> _What you have to do_: Your answer should be the lines of the data below that contain "Coniston".

> _Collection entries_:
= = = = = = =

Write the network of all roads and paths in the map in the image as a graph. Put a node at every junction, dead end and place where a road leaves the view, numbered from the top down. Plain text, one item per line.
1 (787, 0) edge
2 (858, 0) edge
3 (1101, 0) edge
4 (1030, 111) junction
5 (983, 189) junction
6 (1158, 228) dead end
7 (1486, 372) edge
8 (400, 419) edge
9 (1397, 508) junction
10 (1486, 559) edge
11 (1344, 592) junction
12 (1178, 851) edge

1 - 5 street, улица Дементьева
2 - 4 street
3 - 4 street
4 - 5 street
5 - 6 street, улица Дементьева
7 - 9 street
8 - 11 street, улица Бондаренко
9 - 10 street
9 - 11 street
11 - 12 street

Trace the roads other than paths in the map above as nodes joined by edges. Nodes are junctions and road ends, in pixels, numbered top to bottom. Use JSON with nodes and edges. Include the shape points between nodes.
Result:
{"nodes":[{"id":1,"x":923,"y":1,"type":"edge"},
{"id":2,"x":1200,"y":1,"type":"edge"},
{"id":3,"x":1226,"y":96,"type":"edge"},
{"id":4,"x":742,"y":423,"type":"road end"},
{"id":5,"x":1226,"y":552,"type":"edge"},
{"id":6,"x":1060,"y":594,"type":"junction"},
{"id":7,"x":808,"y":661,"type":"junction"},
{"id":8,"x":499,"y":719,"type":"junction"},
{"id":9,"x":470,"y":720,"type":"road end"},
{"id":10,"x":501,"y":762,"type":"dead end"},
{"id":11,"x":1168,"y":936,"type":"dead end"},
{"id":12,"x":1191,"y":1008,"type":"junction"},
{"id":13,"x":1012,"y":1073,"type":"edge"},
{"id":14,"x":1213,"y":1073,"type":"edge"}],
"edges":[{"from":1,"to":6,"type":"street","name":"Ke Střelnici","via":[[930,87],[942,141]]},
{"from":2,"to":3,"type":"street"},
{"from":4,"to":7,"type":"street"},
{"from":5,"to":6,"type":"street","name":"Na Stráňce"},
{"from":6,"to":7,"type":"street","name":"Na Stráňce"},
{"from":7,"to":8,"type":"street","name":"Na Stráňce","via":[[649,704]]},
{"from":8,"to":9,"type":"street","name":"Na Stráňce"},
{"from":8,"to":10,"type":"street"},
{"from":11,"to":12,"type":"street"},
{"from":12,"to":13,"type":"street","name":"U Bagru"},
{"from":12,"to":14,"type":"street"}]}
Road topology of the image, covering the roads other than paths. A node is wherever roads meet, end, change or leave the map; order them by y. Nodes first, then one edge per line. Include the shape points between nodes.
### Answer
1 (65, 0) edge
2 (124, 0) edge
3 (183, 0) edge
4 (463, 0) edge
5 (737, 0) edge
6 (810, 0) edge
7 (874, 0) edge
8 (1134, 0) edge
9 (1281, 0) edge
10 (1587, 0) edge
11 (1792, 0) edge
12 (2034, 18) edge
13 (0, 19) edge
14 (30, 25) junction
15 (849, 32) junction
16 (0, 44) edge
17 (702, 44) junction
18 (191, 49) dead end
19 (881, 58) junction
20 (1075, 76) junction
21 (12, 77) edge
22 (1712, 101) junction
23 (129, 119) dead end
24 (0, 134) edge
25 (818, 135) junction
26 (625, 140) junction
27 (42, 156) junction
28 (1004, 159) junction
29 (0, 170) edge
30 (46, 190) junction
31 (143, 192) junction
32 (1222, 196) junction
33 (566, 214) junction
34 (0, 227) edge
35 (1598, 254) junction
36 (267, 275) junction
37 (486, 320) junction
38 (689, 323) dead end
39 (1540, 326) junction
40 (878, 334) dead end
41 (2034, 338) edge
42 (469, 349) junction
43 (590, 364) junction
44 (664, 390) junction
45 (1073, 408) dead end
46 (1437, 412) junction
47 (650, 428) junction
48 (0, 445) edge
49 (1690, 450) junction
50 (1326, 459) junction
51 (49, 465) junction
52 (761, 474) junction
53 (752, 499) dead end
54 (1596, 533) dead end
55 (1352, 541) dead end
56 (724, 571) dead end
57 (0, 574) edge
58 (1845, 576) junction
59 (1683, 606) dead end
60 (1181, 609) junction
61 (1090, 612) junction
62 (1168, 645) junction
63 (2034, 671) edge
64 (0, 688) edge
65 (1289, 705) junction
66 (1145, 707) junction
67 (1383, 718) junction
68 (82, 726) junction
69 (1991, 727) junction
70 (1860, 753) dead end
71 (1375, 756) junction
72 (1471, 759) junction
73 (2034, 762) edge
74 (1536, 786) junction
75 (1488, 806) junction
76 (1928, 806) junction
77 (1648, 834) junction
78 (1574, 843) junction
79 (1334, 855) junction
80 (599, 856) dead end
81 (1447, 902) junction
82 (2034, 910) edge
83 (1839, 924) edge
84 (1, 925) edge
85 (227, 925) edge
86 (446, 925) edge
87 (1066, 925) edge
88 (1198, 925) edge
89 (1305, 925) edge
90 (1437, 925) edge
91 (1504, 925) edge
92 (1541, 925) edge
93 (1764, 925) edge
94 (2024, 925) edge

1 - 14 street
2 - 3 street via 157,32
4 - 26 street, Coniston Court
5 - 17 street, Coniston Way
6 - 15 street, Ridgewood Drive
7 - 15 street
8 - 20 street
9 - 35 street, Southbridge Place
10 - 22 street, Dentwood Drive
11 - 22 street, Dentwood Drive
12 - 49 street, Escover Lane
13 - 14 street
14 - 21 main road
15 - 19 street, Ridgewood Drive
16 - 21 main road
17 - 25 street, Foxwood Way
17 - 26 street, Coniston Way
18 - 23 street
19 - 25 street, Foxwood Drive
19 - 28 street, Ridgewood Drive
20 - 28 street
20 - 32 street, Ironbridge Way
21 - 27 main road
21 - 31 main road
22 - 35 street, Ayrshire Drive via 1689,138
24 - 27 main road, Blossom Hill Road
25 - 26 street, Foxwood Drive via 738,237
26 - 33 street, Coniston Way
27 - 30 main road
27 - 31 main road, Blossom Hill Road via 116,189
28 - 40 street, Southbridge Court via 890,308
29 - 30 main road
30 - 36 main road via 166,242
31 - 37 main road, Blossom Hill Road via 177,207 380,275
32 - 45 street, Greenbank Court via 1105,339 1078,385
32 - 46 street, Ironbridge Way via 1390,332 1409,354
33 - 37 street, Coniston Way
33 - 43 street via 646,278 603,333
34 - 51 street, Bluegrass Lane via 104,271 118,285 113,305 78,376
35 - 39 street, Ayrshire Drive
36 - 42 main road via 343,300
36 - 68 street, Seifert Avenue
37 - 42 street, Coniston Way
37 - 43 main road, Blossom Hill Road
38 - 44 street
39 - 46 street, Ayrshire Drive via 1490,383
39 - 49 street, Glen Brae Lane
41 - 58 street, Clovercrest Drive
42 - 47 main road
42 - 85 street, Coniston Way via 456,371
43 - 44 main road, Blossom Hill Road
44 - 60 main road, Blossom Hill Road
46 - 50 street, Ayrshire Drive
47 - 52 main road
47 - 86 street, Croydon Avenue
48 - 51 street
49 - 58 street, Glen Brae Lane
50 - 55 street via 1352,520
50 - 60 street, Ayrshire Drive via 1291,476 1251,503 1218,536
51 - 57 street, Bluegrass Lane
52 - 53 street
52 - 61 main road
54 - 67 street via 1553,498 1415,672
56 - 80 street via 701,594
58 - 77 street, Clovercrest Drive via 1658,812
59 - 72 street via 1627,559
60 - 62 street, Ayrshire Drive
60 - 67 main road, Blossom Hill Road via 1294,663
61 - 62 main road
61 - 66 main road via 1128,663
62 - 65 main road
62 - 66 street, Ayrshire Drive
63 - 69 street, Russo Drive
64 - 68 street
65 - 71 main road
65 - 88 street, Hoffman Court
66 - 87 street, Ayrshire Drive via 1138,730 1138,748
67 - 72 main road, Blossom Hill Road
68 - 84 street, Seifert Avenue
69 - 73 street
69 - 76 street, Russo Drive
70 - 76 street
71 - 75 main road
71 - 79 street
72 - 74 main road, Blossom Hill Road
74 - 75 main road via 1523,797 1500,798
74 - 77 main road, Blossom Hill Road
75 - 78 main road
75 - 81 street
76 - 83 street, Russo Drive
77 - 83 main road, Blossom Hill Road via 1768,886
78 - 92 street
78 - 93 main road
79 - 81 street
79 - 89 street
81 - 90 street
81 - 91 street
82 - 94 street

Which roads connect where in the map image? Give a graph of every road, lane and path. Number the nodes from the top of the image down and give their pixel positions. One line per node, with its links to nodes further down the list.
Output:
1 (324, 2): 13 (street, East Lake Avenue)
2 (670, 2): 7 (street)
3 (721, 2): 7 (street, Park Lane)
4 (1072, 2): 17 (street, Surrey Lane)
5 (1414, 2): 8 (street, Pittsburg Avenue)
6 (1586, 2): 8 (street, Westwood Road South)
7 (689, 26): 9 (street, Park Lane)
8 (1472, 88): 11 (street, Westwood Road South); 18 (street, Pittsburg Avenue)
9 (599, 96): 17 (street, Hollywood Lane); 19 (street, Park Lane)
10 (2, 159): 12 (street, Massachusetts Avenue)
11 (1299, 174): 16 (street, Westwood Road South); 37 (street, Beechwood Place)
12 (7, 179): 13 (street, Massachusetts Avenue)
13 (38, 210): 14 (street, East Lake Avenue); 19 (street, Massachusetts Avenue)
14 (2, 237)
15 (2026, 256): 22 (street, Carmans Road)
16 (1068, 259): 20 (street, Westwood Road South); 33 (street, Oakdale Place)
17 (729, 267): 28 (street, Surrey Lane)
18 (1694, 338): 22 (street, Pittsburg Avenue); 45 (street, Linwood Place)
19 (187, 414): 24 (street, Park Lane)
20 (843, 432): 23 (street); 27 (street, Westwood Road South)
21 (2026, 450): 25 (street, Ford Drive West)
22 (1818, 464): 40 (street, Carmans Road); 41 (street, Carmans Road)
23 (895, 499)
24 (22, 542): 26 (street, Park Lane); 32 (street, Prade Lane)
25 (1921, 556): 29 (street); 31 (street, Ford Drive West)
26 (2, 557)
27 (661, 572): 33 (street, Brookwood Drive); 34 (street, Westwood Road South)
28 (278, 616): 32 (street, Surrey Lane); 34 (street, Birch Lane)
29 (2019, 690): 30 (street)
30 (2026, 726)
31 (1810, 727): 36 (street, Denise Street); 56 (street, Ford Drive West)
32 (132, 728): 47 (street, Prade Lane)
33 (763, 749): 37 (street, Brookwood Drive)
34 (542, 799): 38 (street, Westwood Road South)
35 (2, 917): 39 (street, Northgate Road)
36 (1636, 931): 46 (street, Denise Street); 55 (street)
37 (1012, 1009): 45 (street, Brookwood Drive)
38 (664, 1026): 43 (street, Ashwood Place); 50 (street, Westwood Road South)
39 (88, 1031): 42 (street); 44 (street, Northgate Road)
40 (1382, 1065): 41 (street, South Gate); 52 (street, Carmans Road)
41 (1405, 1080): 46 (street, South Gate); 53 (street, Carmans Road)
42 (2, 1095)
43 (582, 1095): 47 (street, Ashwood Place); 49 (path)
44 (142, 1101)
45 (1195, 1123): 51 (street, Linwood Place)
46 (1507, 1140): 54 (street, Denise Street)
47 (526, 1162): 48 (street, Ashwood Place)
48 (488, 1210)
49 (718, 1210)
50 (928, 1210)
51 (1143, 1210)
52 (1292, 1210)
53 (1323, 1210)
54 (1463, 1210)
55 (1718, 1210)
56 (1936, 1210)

= = = = = = =

> _Reply to the task_:
4 - 26 street, Coniston Court
5 - 17 street, Coniston Way
17 - 26 street, Coniston Way
26 - 33 street, Coniston Way
33 - 37 street, Coniston Way
37 - 42 street, Coniston Way
42 - 85 street, Coniston Way via 456,371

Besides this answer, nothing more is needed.